On the one occasion when Alan Shearer and Les Ferdinand have played as twin strikers for England, in the pre-Euro 96 friendly against Portugal last December, the partnership looked distinctly unpromising - just, you suspected, as Terry Venables suspected.

Venables's preference for playing Shearer with a less powerful but wily partner such as Nick Barmby or Teddy Sheringham was not seriously challenged. But the picture has changed since then.

Venables has departed, and his successor as England coach, Glenn Hoddle, has been putting a big emphasis on flexibility as he prepares his men for Wednesday night's World Cup qualifier against Poland.

When Ferdinand was given his chance against Portugal, Venables made it clear that that was exactly what it was. Ferdinand's second-half substitution left questions open which he was given no subsequent chance to answer.

Until now. Hoddle was insistent on Friday that he was not going to be operating on a "now or never" basis with any of his players - a statement which offered potential comfort not just to Ferdinand, but others such as Matt Le Tissier and Paul Merson.

But with Ferdinand and Shearer now thriving together under Kevin Keegan's managership at Newcastle - where they have 13 goals between them so far, Ferdinand contributing eight - the case is being stated every week for their institution as an international double act.

"The partnership is getting better with each game that goes by," Ferdinand said. "Kevin Keegan has been drumming it into us, the fact that we can play together. We both feel that we can. And that's the most important thing."

The two men do not make a point of going out with each other or rooming together, but they get on fine socially within the framework of regular outings with the other Newcastle players.

Keegan talks often about his forward partnerships as a Liverpool player, the most famous of them being with John Toshack, a man with whom he conspicuously failed to strike up a rapport off the pitch.

"He says you don't have to be the best of friends to have a great partnership, as long as you two are on the same wavelength on the pitch, that's all that matters.

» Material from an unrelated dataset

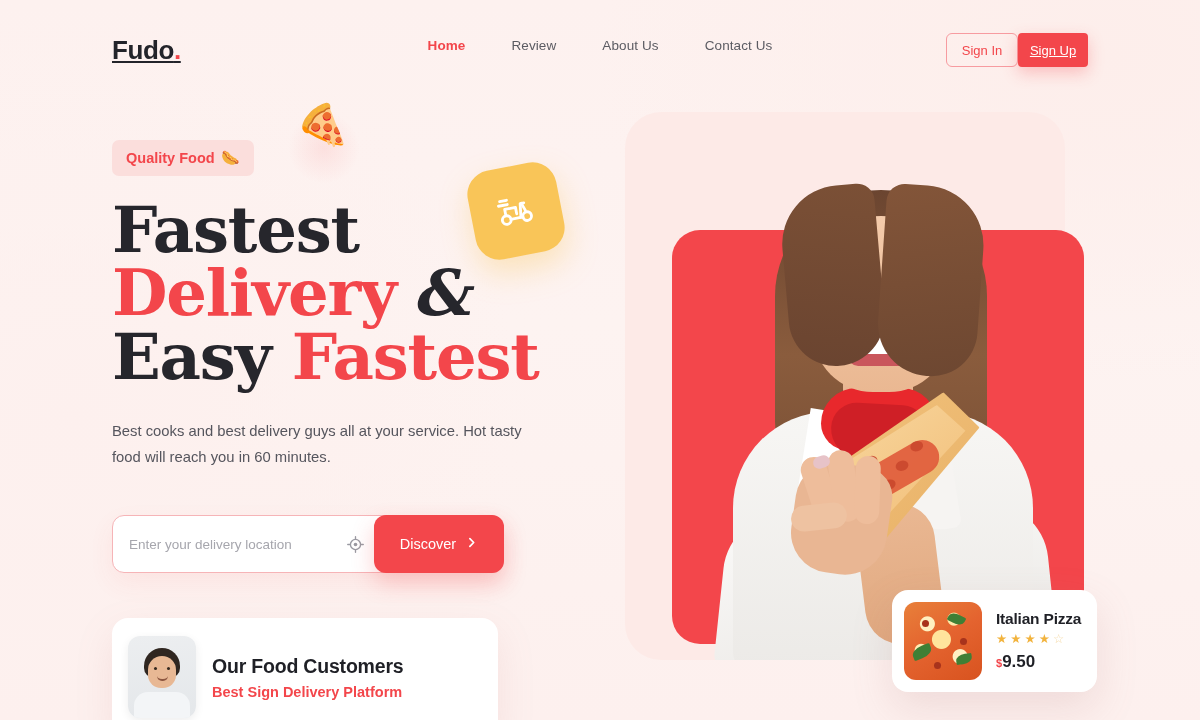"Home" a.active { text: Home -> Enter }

He never said he hated Toshack. They never went out as a pair."

When Keegan signed Shearer for pounds 15m this year, he rang Ferdinand to reassure him that the move did not mean he would be on his way out of St James' Park. The rapport on the pitch was not instant, but it has developed.

"Sometimes it happens just like that and sometimes you have to work at it," Ferdinand said. "He's had to understand the runs I make, I've had to understand the kind of runs he makes."

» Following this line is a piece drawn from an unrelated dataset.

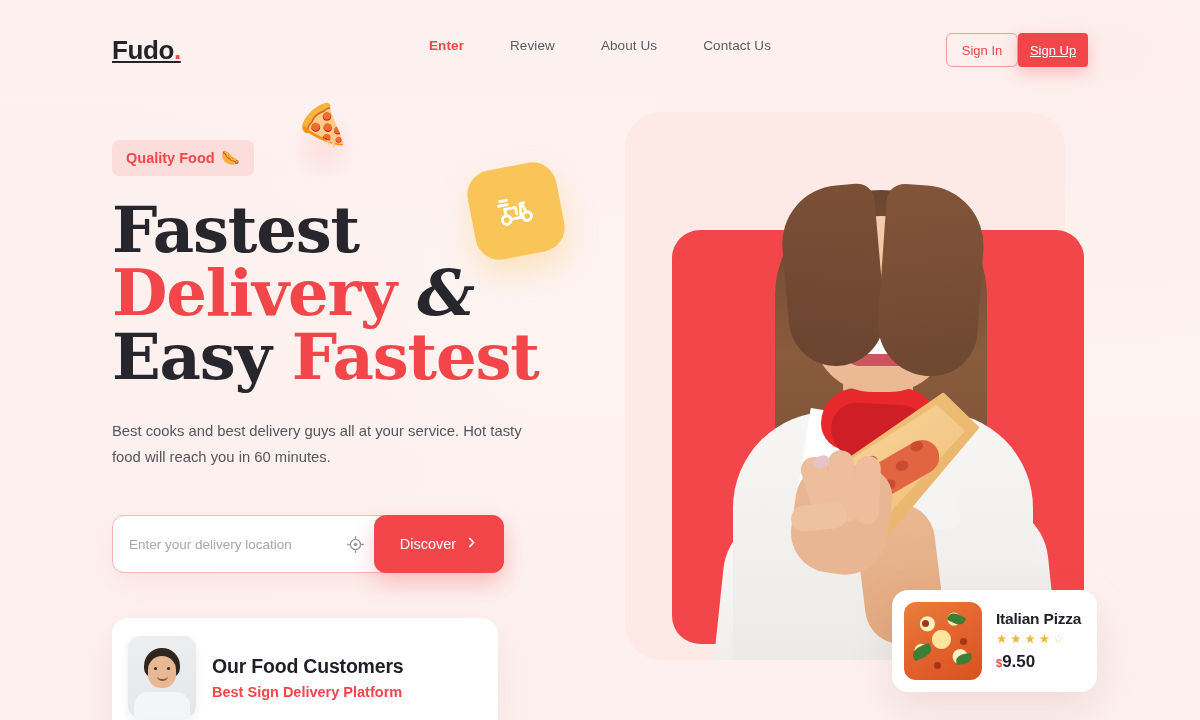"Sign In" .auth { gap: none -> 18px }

In the process, Ferdinand has felt the pressure of being the lone striker lifted from him, and reverted to the more wandering role he had at his previous club, Queen's Park Rangers.

"With Alan playing there I've been able to run around the pitch a lot more than I did last season because I was always, if you like, the get- out ball. But now they've got both of us up there."

The effect of this double power-pack has been profound at club level, as Gareth Southgate, who was on the wrong end of Newcastle's 4-3 win over Aston Villa last week attested. "They are the best I have faced at any time as a defender," he said. "They are power, and if it's not Ferdinand coming at you, it's Shearer."

Ferdinand describes his experience with England thus far as being frustrating. "I don't think I've ever let England down," he said. "But I don't think I've ever had a decent crack of the whip, to be honest. I just need a run, you know."

He accepts, however, that Shearer has deserved his pre-eminence at international level. "I think Alan has proved to be the best striker in Europe over the last two seasons," Ferdinand said. "You have to appreciate his holding up of the ball, his twisting and turning, the way he brings other people into the game. But first and foremost, it's his goalscoring. He's second to none."

You get the feeling that Ferdinand could handle being second to one for England. As long as it meant a decent crack of that whip. In the meantime, Poland's central defenders are likely to be awaiting Hoddle's team selection with some trepidation.